Other images revealed the hidden struggles within the city's own walls. In Croydon, Caitlin Brady showed the valuable possessions ruined by pervasive green mould in a 'luxury' newbuild home. In Streatham, a woman named Abigail feared her ceiling could collapse at any moment. On the Isle of Dogs, Sharmin Khan was photographed carrying her children, including one-year-old Janifa, up and down stairs due to a perpetually broken lift.
Unexpected Moments of Light and Life
Amid the hardship, Arrizabalaga's camera also found lighter stories that define London's spirit. He captured the fascinating moment a flock of deer roamed residential streets in Harold Hill, Romford, bringing a slice of wilderness to the city's suburbs.
In a nod to the capital's rich history, he photographed Lucinda Dickens Hawksley, the great-great-great-granddaughter of Charles Dickens, inside his namesake museum.

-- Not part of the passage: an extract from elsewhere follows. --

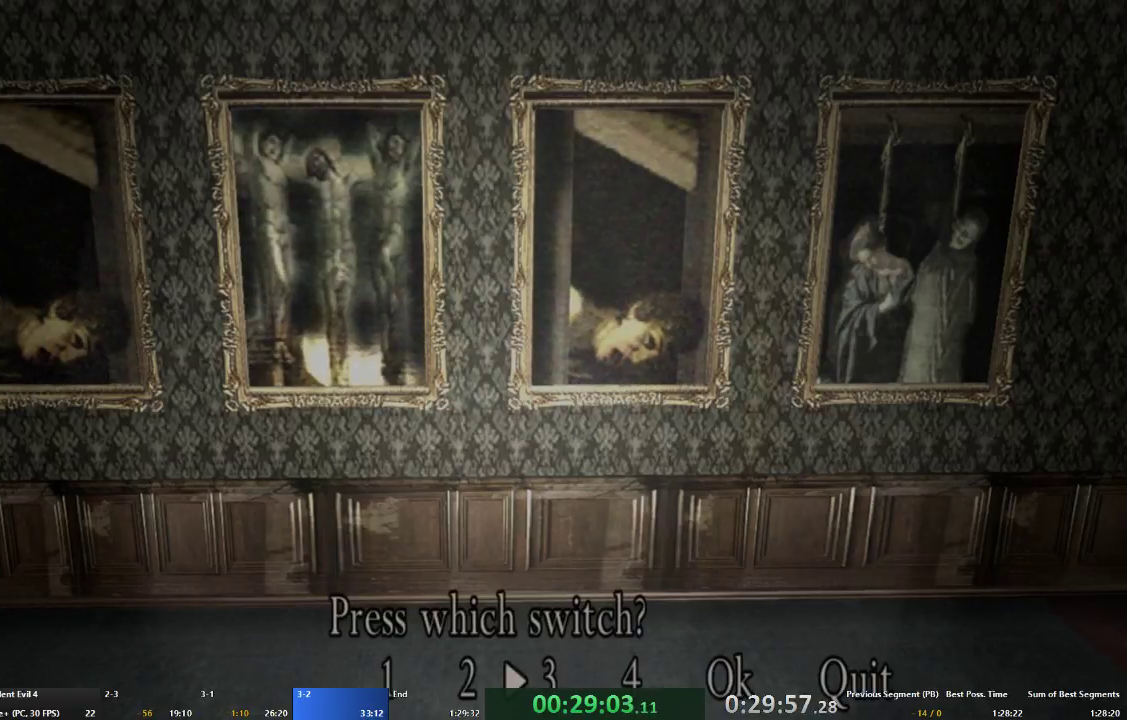
{"dt_ms": 500, "buttons": [], "left_stick": "center", "right_stick": "center", "events": [[100, "X", "down"], [133, "DPAD_RIGHT", "up"], [200, "X", "up"]]}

The series also included autumnal scenes in Greenwich Park, offering a glimpse of the city's enduring beauty.
A City of Extreme Contrasts
The full portfolio of 12 images paints a picture of extreme disparity. One photo shows a West London family crammed into a single hotel room as temporary accommodation, while another depicts Digger Down in his makeshift house under the A12 in Bow. A North London man expressed feeling 'like he's living in a prison' due to squalid conditions, contrasting sharply with the planned redevelopment of the Alton Estate in Roehampton, where Laney Goodfellow posed with her daughter.
This body of work builds on MyLondon's previous investigative focus, which in 2024 centred on a Rough special report on homelessness. For 2025, Arrizabalaga and his reporting colleagues turned their attention squarely to the systemic failures and human stories within the housing crisis, creating an indelible record of the challenges and character of London life.